Regularities have been investigated which are involved in the accumulation of hydrogen-reduced slags in circulation circuits with lead-containing coolants. Lead oxide will form in lead-containing coolants in contact with oxygen gas, and the bismuth oxide formation has no thermodynamic grounds. While providing a moderate amount of dissolved lead oxide in a controlled manner, it is possible to selectively oxidize impurities of metals to their oxides in a solid phase by removing impurities from the circuit without solid lead oxide formation.
In the event of depressurization, the oxidation of a lead and bismuth alloy is 1.7 times as intensive as that of lead which is explained by the presence of bismuth in the alloy. Bismuth is oxidized more intensively than both lead and lead-bismuth alloy. As applied to the conditions of the BREST reactor plant during the core refueling, the formation of 185 kg of solid lead oxide can be predicted.

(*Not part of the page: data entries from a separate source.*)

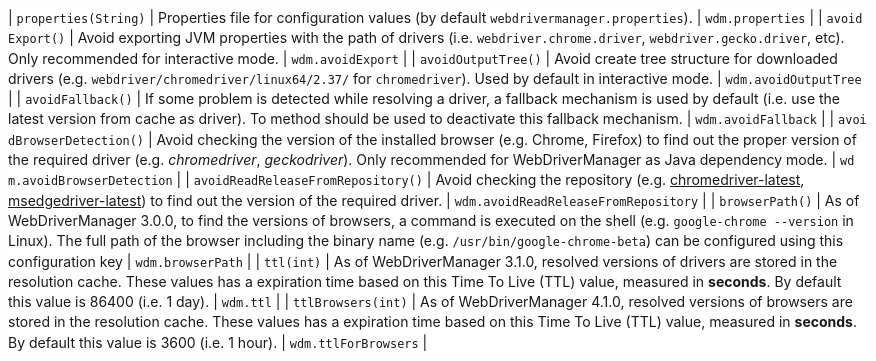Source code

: | ``properties(String)``                | Properties file for configuration values (by default ``webdrivermanager.properties``).                                                                                                                                                                                                                                                                       | ``wdm.properties``                                                                                                                                                                                                   |
| ``avoidExport()``                     | Avoid exporting JVM properties with the path of drivers (i.e. ``webdriver.chrome.driver``, ``webdriver.gecko.driver``, etc). Only recommended for interactive mode.                                                                                                                                                                                          | ``wdm.avoidExport``                                                                                                                                                                                                  |
| ``avoidOutputTree()``                 | Avoid create tree structure for downloaded drivers (e.g. ``webdriver/chromedriver/linux64/2.37/`` for ``chromedriver``). Used by default in interactive mode.                                                                                                                                                                                                | ``wdm.avoidOutputTree``                                                                                                                                                                                              |
| ``avoidFallback()``                   | If some problem is detected while resolving a driver, a fallback mechanism is used by default (i.e. use the latest version from cache as driver). To method should be used to deactivate this fallback mechanism.                                                                                                                                            | ``wdm.avoidFallback``                                                                                                                                                                                                |
| ``avoidBrowserDetection()``           | Avoid checking the version of the installed browser (e.g. Chrome, Firefox) to find out the proper version of the required driver (e.g. *chromedriver*, *geckodriver*). Only recommended for WebDriverManager as Java dependency mode.                                                                                                                        | ``wdm.avoidBrowserDetection``                                                                                                                                                                                        |
| ``avoidReadReleaseFromRepository()``  | Avoid checking the repository (e.g. [chromedriver-latest], [msedgedriver-latest]) to find out the version of the required driver.                                                                                                                                                                                                                            | ``wdm.avoidReadReleaseFromRepository``                                                                                                                                                                               |
| ``browserPath()``                     | As of WebDriverManager 3.0.0, to find the versions of browsers, a command is executed on the shell (e.g. ``google-chrome --version`` in Linux). The full path of the browser including the binary name (e.g. ``/usr/bin/google-chrome-beta``) can be configured using this configuration key                                                                 | ``wdm.browserPath``                                                                                                                                                                                                  |
| ``ttl(int)``                          | As of WebDriverManager 3.1.0, resolved versions of drivers are stored in the resolution cache. These values has a expiration time based on this Time To Live (TTL) value, measured in **seconds**. By default this value is 86400 (i.e. 1 day).                                                                                                              | ``wdm.ttl``                                                                                                                                                                                                          |
| ``ttlBrowsers(int)``                  | As of WebDriverManager 4.1.0, resolved versions of browsers are stored in the resolution cache. These values has a expiration time based on this Time To Live (TTL) value, measured in **seconds**. By default this value is 3600 (i.e. 1 hour).                                                                                                             | ``wdm.ttlForBrowsers``                                                                                                                                                                                               |

[Apache HTTP Client]: https://hc.apache.org/httpcomponents-client-ga/
[Apache HTTP Client logging practices]: https://hc.apache.org/httpcomponents-client-ga/logging.html
[Apache 2.0 License]: http://www.apache.org/licenses/LICENSE-2.0
[authenticated requests]: https://developer.github.com/v3/#rate-limiting
[Boni Garcia]: http://bonigarcia.github.io/
[curl]: https://curl.haxx.se/
[GitHub account]: https://github.com/settings/tokens
[GitHub Repository]: https://github.com/bonigarcia/webdrivermanager
[Logback]: https://logback.qos.ch/
[Logo]: http://bonigarcia.github.io/img/wdm.png
[npm.taobao.org]: http://npm.taobao.org/mirrors/https://docs.travis-ci.com/user/sonarcloud/
[Selenium WebDriver]: http://docs.seleniumhq.org/projects/webdriver/
[Selenium-Jupiter]: https://github.com/bonigarcia/selenium-jupiter/
[Stack Overflow]: https://stackoverflow.com/questions/tagged/webdrivermanager-java
[versions.properties]: https://github.com/bonigarcia/webdrivermanager/blob/master/src/main/resources/versions.properties
[WebDriverManager Examples]: https://github.com/bonigarcia/webdrivermanager-examples
[WebDriverManager issues]: https://github.com/bonigarcia/webdrivermanager/issues
[fat-jar]: https://github.com/bonigarcia/webdrivermanager/releases/download/webdrivermanager-4.2.2/webdrivermanager-4.2.2-fat.jar
[survey]: http://tiny.cc/wdm-survey
[Docker container]: https://hub.docker.com/repository/docker/bonigarcia/webdrivermanager
[chromedriver-latest]: https://chromedriver.storage.googleapis.com/LATEST_RELEASE
[msedgedriver-latest]: https://msedgedriver.azureedge.net/LATEST_STABLE
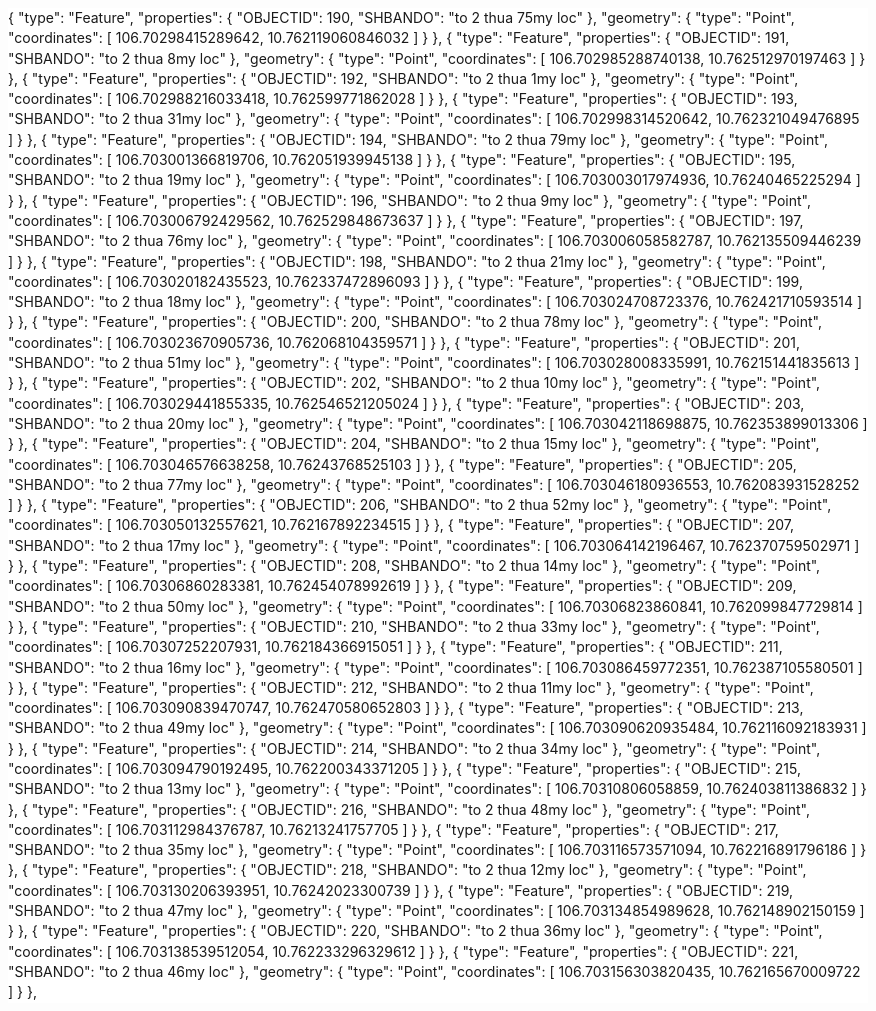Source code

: { "type": "Feature", "properties": { "OBJECTID": 190, "SHBANDO": "to 2 thua 75my loc" }, "geometry": { "type": "Point", "coordinates": [ 106.70298415289642, 10.762119060846032 ] } },
{ "type": "Feature", "properties": { "OBJECTID": 191, "SHBANDO": "to 2 thua 8my loc" }, "geometry": { "type": "Point", "coordinates": [ 106.702985288740138, 10.762512970197463 ] } },
{ "type": "Feature", "properties": { "OBJECTID": 192, "SHBANDO": "to 2 thua 1my loc" }, "geometry": { "type": "Point", "coordinates": [ 106.702988216033418, 10.762599771862028 ] } },
{ "type": "Feature", "properties": { "OBJECTID": 193, "SHBANDO": "to 2 thua 31my loc" }, "geometry": { "type": "Point", "coordinates": [ 106.702998314520642, 10.762321049476895 ] } },
{ "type": "Feature", "properties": { "OBJECTID": 194, "SHBANDO": "to 2 thua 79my loc" }, "geometry": { "type": "Point", "coordinates": [ 106.703001366819706, 10.762051939945138 ] } },
{ "type": "Feature", "properties": { "OBJECTID": 195, "SHBANDO": "to 2 thua 19my loc" }, "geometry": { "type": "Point", "coordinates": [ 106.703003017974936, 10.76240465225294 ] } },
{ "type": "Feature", "properties": { "OBJECTID": 196, "SHBANDO": "to 2 thua 9my loc" }, "geometry": { "type": "Point", "coordinates": [ 106.703006792429562, 10.762529848673637 ] } },
{ "type": "Feature", "properties": { "OBJECTID": 197, "SHBANDO": "to 2 thua 76my loc" }, "geometry": { "type": "Point", "coordinates": [ 106.703006058582787, 10.762135509446239 ] } },
{ "type": "Feature", "properties": { "OBJECTID": 198, "SHBANDO": "to 2 thua 21my loc" }, "geometry": { "type": "Point", "coordinates": [ 106.703020182435523, 10.762337472896093 ] } },
{ "type": "Feature", "properties": { "OBJECTID": 199, "SHBANDO": "to 2 thua 18my loc" }, "geometry": { "type": "Point", "coordinates": [ 106.703024708723376, 10.762421710593514 ] } },
{ "type": "Feature", "properties": { "OBJECTID": 200, "SHBANDO": "to 2 thua 78my loc" }, "geometry": { "type": "Point", "coordinates": [ 106.703023670905736, 10.762068104359571 ] } },
{ "type": "Feature", "properties": { "OBJECTID": 201, "SHBANDO": "to 2 thua 51my loc" }, "geometry": { "type": "Point", "coordinates": [ 106.703028008335991, 10.762151441835613 ] } },
{ "type": "Feature", "properties": { "OBJECTID": 202, "SHBANDO": "to 2 thua 10my loc" }, "geometry": { "type": "Point", "coordinates": [ 106.703029441855335, 10.762546521205024 ] } },
{ "type": "Feature", "properties": { "OBJECTID": 203, "SHBANDO": "to 2 thua 20my loc" }, "geometry": { "type": "Point", "coordinates": [ 106.703042118698875, 10.762353899013306 ] } },
{ "type": "Feature", "properties": { "OBJECTID": 204, "SHBANDO": "to 2 thua 15my loc" }, "geometry": { "type": "Point", "coordinates": [ 106.703046576638258, 10.76243768525103 ] } },
{ "type": "Feature", "properties": { "OBJECTID": 205, "SHBANDO": "to 2 thua 77my loc" }, "geometry": { "type": "Point", "coordinates": [ 106.703046180936553, 10.762083931528252 ] } },
{ "type": "Feature", "properties": { "OBJECTID": 206, "SHBANDO": "to 2 thua 52my loc" }, "geometry": { "type": "Point", "coordinates": [ 106.703050132557621, 10.762167892234515 ] } },
{ "type": "Feature", "properties": { "OBJECTID": 207, "SHBANDO": "to 2 thua 17my loc" }, "geometry": { "type": "Point", "coordinates": [ 106.703064142196467, 10.762370759502971 ] } },
{ "type": "Feature", "properties": { "OBJECTID": 208, "SHBANDO": "to 2 thua 14my loc" }, "geometry": { "type": "Point", "coordinates": [ 106.70306860283381, 10.762454078992619 ] } },
{ "type": "Feature", "properties": { "OBJECTID": 209, "SHBANDO": "to 2 thua 50my loc" }, "geometry": { "type": "Point", "coordinates": [ 106.70306823860841, 10.762099847729814 ] } },
{ "type": "Feature", "properties": { "OBJECTID": 210, "SHBANDO": "to 2 thua 33my loc" }, "geometry": { "type": "Point", "coordinates": [ 106.70307252207931, 10.762184366915051 ] } },
{ "type": "Feature", "properties": { "OBJECTID": 211, "SHBANDO": "to 2 thua 16my loc" }, "geometry": { "type": "Point", "coordinates": [ 106.703086459772351, 10.762387105580501 ] } },
{ "type": "Feature", "properties": { "OBJECTID": 212, "SHBANDO": "to 2 thua 11my loc" }, "geometry": { "type": "Point", "coordinates": [ 106.703090839470747, 10.762470580652803 ] } },
{ "type": "Feature", "properties": { "OBJECTID": 213, "SHBANDO": "to 2 thua 49my loc" }, "geometry": { "type": "Point", "coordinates": [ 106.703090620935484, 10.762116092183931 ] } },
{ "type": "Feature", "properties": { "OBJECTID": 214, "SHBANDO": "to 2 thua 34my loc" }, "geometry": { "type": "Point", "coordinates": [ 106.703094790192495, 10.762200343371205 ] } },
{ "type": "Feature", "properties": { "OBJECTID": 215, "SHBANDO": "to 2 thua 13my loc" }, "geometry": { "type": "Point", "coordinates": [ 106.70310806058859, 10.762403811386832 ] } },
{ "type": "Feature", "properties": { "OBJECTID": 216, "SHBANDO": "to 2 thua 48my loc" }, "geometry": { "type": "Point", "coordinates": [ 106.703112984376787, 10.76213241757705 ] } },
{ "type": "Feature", "properties": { "OBJECTID": 217, "SHBANDO": "to 2 thua 35my loc" }, "geometry": { "type": "Point", "coordinates": [ 106.703116573571094, 10.762216891796186 ] } },
{ "type": "Feature", "properties": { "OBJECTID": 218, "SHBANDO": "to 2 thua 12my loc" }, "geometry": { "type": "Point", "coordinates": [ 106.703130206393951, 10.76242023300739 ] } },
{ "type": "Feature", "properties": { "OBJECTID": 219, "SHBANDO": "to 2 thua 47my loc" }, "geometry": { "type": "Point", "coordinates": [ 106.703134854989628, 10.762148902150159 ] } },
{ "type": "Feature", "properties": { "OBJECTID": 220, "SHBANDO": "to 2 thua 36my loc" }, "geometry": { "type": "Point", "coordinates": [ 106.703138539512054, 10.762233296329612 ] } },
{ "type": "Feature", "properties": { "OBJECTID": 221, "SHBANDO": "to 2 thua 46my loc" }, "geometry": { "type": "Point", "coordinates": [ 106.703156303820435, 10.762165670009722 ] } },
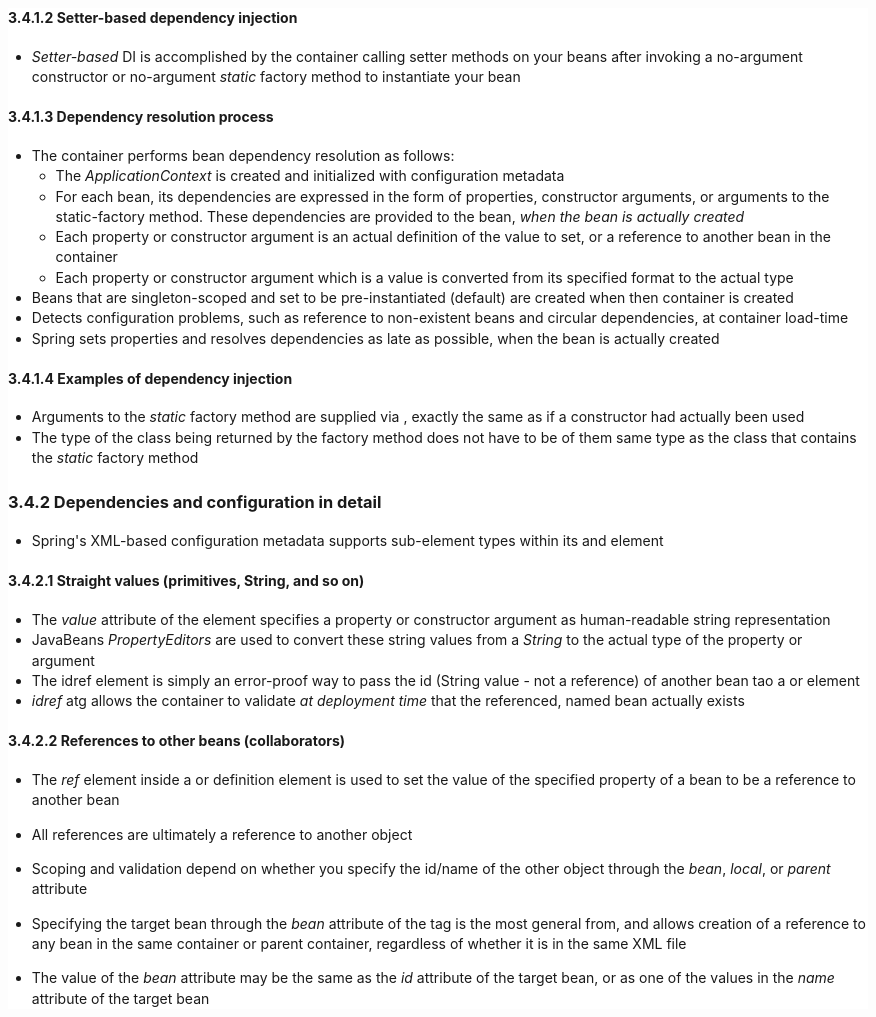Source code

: #### 3.4.1.2 Setter-based dependency injection
* *Setter-based* DI is accomplished by the container calling setter methods on your beans after invoking a no-argument constructor or no-argument *static* factory method to instantiate your bean

#### 3.4.1.3 Dependency resolution process
* The container performs bean dependency resolution as follows:
    * The *ApplicationContext* is created and initialized with configuration metadata
    * For each bean, its dependencies are expressed in the form of properties, constructor arguments, or arguments to the static-factory method. These dependencies are provided to the bean, *when the bean is actually created*
    * Each property or constructor argument is an actual definition of the value to set, or a reference to another bean in the container
    * Each property or constructor argument which is a value is converted from its specified format to the actual type
* Beans that are singleton-scoped and set to be pre-instantiated (default) are created when then container is created
* Detects configuration problems, such as reference to non-existent beans and circular dependencies, at container load-time
* Spring sets properties and resolves dependencies as late as possible, when the bean is actually created

#### 3.4.1.4 Examples of dependency injection
* Arguments to the *static* factory method are supplied via *<constructor-arg/>*, exactly the same as if a constructor had actually been used
* The type of the class being returned by the factory method does not have to be of them same type as the class that contains the *static* factory method

### 3.4.2 Dependencies and configuration in detail
* Spring's XML-based configuration metadata supports sub-element types within its *<property/>* and *<constructor-arg/>* element

#### 3.4.2.1 Straight values (primitives, String, and so on)
* The *value* attribute of the *<property/>* element specifies a property or constructor argument as human-readable string representation
* JavaBeans *PropertyEditors* are used to convert these string values from a *String* to the actual type of the property or argument
* The idref element is simply an error-proof way to pass the id (String value - not a reference) of another bean tao a *<constructor-arg/>* or *<property>* element
* *idref* atg allows the container to validate *at deployment time* that the referenced, named bean actually exists

#### 3.4.2.2 References to other beans (collaborators)
* The *ref* element inside a *<constructor-arg>* or *<property/>* definition element is used to set the value of the specified property of a bean to be a reference to another bean
* All references are ultimately a reference to another object
* Scoping and validation depend on whether you specify the id/name of the other object through the *bean*, *local*, or *parent* attribute

* Specifying the target bean through the *bean* attribute of the *<ref/>* tag is the most general from, and allows creation of a reference to any bean in the same container or parent container, regardless of whether it is in the same XML file
* The value of the *bean* attribute may be the same as the *id* attribute of the target bean, or as one of the values in the *name* attribute of the target bean
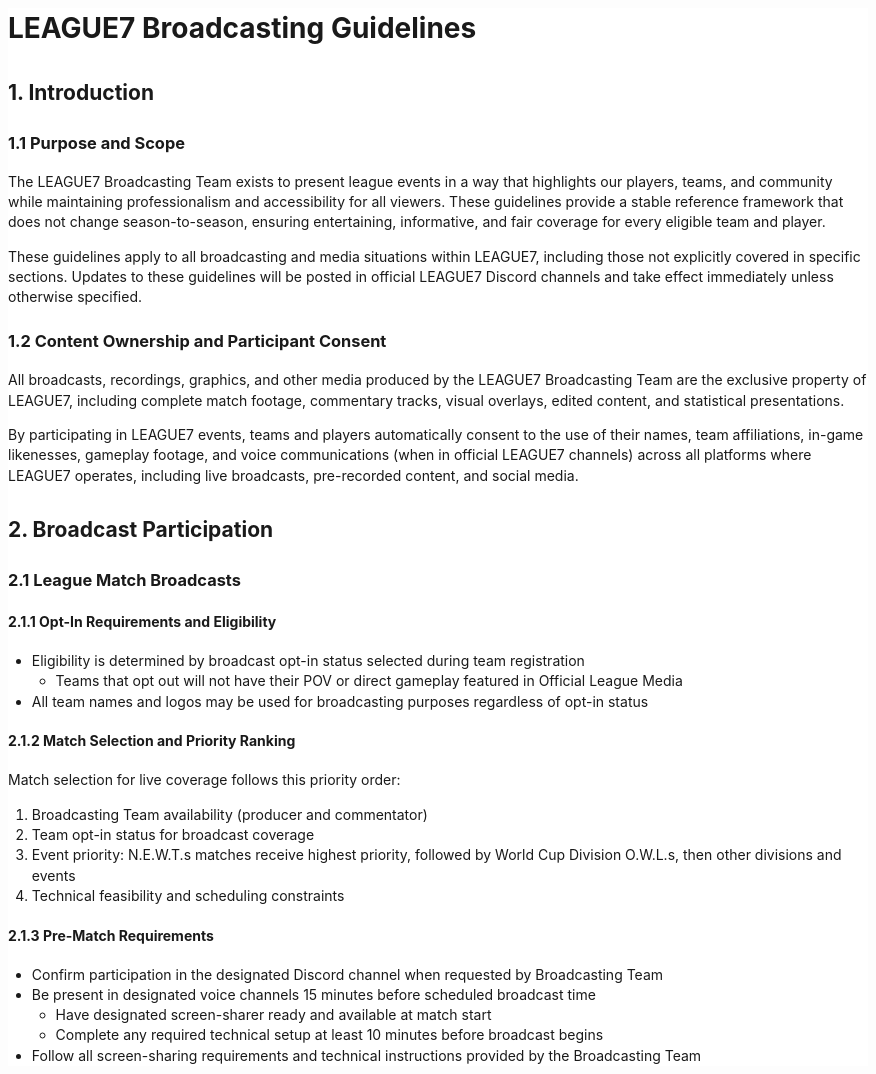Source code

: # LEAGUE7 Broadcasting Guidelines

## 1. Introduction

### 1.1 Purpose and Scope
The LEAGUE7 Broadcasting Team exists to present league events in a way that highlights our players, teams, and community while maintaining professionalism and accessibility for all viewers. These guidelines provide a stable reference framework that does not change season-to-season, ensuring entertaining, informative, and fair coverage for every eligible team and player.

These guidelines apply to all broadcasting and media situations within LEAGUE7, including those not explicitly covered in specific sections. Updates to these guidelines will be posted in official LEAGUE7 Discord channels and take effect immediately unless otherwise specified.

### 1.2 Content Ownership and Participant Consent
All broadcasts, recordings, graphics, and other media produced by the LEAGUE7 Broadcasting Team are the exclusive property of LEAGUE7, including complete match footage, commentary tracks, visual overlays, edited content, and statistical presentations.

By participating in LEAGUE7 events, teams and players automatically consent to the use of their names, team affiliations, in-game likenesses, gameplay footage, and voice communications (when in official LEAGUE7 channels) across all platforms where LEAGUE7 operates, including live broadcasts, pre-recorded content, and social media.

## 2. Broadcast Participation

### 2.1 League Match Broadcasts

#### 2.1.1 Opt-In Requirements and Eligibility
- Eligibility is determined by broadcast opt-in status selected during team registration
  - Teams that opt out will not have their POV or direct gameplay featured in Official League Media
- All team names and logos may be used for broadcasting purposes regardless of opt-in status

#### 2.1.2 Match Selection and Priority Ranking
Match selection for live coverage follows this priority order:
1. Broadcasting Team availability (producer and commentator)
2. Team opt-in status for broadcast coverage
3. Event priority: N.E.W.T.s matches receive highest priority, followed by World Cup Division O.W.L.s, then other divisions and events
4. Technical feasibility and scheduling constraints

#### 2.1.3 Pre-Match Requirements
- Confirm participation in the designated Discord channel when requested by Broadcasting Team
- Be present in designated voice channels 15 minutes before scheduled broadcast time
  - Have designated screen-sharer ready and available at match start
  - Complete any required technical setup at least 10 minutes before broadcast begins
- Follow all screen-sharing requirements and technical instructions provided by the Broadcasting Team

An inert gas overpressure during depressurization does not prevent atmospheric oxygen from entering the circuit, in which case nitrogen monitoring in the circuit will make it possible to signal the ingress of oxygen into the circuit and, accordingly, to take measures required to avoid or reduce the scale of slag formation. It is therefore important to control nitrogen in the gas spaces of the reactor and research plant circuits with lead-containing coolants.